EXCERPT PROVIDED START

First we will compute the correlator for the vacuum, $\<x_\Ninn^2\>_0$.
Here $\beta=\infty$ so the $\coth$ term drops out, giving us
\begin{equation}
\<x_\Ninn^2\>_0 = \sum {1\over2 \omega_n} N_n^2 \sin^2 k_n(\Ninn)\,.
\end{equation}
For the ground state of $N$ oscillators we have
\begin{equation}
N_n^2 = {2\over N+1}\qquad k_n = {n\pi\over N+1}
\end{equation}
and
\begin{equation}
\omega_n = 2{N+1\over L}\sin{k_n\over 2}
\end{equation}
which give
\begin{equation}\label{eqn:xoutoutvacdefined}
\<x_\Ninn^2\>_0 = {L\over 2(N+1)}\sum_{n=1}^N
 {\sin^2 n\pi{\Ninn\over N+1} \over (N+1)\sin {n\pi\over 2(N+1)}}\,.
\end{equation}
We would like to evaluate this expression in the $N\rightarrow\infty$
limit, with $\Nin/N$ fixed.  There is a prefactor $L/(N+1)$, which
goes to zero in this limit, but that is just an artifact of the
conventions we have used for the discrete problem, and will appear in
the finite-energy vacuum-bounded states as well.

EXCERPT PROVIDED END
MATERIAL PROVIDED START

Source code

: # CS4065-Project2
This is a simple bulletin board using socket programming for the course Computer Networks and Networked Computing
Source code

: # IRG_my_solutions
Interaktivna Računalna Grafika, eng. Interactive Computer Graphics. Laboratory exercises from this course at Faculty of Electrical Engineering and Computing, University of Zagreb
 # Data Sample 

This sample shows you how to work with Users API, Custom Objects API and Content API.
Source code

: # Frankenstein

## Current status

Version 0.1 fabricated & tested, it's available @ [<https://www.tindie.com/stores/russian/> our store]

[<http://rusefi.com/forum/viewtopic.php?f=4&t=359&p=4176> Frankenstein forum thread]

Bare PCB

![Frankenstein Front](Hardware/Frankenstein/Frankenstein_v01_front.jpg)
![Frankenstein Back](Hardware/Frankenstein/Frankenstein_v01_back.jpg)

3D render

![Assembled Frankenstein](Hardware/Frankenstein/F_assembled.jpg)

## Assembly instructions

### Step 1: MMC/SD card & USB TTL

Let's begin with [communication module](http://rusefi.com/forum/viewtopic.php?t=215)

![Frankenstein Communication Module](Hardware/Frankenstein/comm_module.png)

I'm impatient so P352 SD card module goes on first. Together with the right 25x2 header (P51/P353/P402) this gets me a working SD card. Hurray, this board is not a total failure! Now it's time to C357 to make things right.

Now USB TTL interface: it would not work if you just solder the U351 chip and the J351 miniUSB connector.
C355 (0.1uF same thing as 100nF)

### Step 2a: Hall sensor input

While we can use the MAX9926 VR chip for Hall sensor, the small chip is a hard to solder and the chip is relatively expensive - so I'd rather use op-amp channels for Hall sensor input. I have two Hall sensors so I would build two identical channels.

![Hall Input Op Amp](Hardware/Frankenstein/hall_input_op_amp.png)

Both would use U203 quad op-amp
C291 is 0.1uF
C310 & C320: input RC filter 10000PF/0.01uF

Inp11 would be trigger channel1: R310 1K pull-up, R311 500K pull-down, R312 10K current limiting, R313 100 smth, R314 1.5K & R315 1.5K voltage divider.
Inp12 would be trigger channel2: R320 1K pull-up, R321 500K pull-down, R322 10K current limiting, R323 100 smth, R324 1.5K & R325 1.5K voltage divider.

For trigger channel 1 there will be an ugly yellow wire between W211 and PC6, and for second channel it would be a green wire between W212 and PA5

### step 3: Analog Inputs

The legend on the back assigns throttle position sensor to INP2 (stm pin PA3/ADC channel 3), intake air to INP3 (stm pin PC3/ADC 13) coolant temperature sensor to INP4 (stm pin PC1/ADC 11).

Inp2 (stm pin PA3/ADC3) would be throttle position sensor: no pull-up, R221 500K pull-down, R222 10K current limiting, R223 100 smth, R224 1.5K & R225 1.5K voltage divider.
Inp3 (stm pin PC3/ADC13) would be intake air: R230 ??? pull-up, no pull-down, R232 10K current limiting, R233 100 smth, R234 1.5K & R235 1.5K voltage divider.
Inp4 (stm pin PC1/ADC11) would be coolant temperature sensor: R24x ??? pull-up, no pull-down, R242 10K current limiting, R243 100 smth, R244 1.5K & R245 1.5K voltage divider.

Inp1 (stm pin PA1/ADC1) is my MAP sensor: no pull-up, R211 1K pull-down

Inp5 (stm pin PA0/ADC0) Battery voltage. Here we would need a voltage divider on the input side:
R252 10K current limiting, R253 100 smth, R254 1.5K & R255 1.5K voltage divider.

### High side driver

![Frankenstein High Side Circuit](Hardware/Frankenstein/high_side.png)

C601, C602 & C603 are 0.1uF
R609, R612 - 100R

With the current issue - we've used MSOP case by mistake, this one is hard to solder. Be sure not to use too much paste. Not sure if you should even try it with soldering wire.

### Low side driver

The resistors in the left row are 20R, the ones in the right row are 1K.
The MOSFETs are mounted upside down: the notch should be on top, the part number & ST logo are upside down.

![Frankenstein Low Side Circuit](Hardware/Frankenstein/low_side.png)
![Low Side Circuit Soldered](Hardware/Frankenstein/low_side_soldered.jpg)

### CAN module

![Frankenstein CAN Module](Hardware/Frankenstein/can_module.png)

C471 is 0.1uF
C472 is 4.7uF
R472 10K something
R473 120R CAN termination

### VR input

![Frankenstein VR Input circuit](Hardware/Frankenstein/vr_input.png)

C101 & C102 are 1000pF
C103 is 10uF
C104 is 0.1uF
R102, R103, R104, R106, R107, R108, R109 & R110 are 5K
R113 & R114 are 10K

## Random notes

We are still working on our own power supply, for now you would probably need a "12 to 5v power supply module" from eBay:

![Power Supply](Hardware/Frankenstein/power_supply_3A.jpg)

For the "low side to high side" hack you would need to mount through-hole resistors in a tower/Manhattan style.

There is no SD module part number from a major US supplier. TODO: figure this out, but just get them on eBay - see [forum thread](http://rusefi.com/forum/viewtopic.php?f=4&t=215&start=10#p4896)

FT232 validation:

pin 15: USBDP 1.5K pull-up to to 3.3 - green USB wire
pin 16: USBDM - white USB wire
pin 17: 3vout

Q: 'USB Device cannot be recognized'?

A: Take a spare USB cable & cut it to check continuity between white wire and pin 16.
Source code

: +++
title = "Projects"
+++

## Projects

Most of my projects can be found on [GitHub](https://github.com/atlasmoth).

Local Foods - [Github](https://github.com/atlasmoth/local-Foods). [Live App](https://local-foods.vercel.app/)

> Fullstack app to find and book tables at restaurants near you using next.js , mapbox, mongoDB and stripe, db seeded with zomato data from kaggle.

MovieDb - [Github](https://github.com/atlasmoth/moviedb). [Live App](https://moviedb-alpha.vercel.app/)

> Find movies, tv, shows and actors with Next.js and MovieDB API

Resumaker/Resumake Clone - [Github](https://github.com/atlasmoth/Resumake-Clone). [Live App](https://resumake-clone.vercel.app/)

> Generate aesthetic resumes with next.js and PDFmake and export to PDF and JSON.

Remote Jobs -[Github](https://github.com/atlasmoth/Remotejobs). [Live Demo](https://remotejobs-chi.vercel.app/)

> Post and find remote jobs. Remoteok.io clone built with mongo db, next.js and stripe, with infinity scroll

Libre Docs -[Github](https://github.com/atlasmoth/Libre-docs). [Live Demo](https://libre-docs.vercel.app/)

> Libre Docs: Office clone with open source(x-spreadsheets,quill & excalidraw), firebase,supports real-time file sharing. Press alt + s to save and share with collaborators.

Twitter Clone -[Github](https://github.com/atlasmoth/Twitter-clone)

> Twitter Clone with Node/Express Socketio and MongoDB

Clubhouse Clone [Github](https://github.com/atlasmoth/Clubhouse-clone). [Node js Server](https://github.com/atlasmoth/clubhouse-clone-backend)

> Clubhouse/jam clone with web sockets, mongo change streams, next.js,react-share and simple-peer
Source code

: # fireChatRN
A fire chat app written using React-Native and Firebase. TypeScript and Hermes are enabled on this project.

MATERIAL PROVIDED END

[TRY IT]
Reproduce the part of the vacuum correlator excerpt starting with "First we will" and going on through "N_n^2 \sin^2 k_n(\Ninn)\,.". The records have no connection to the vacuum correlator excerpt.

[RESPONSE TO THIS EXERCISE]
First we will compute the correlator for the vacuum, $\<x_\Ninn^2\>_0$.
Here $\beta=\infty$ so the $\coth$ term drops out, giving us
\begin{equation}
\<x_\Ninn^2\>_0 = \sum {1\over2 \omega_n} N_n^2 \sin^2 k_n(\Ninn)\,.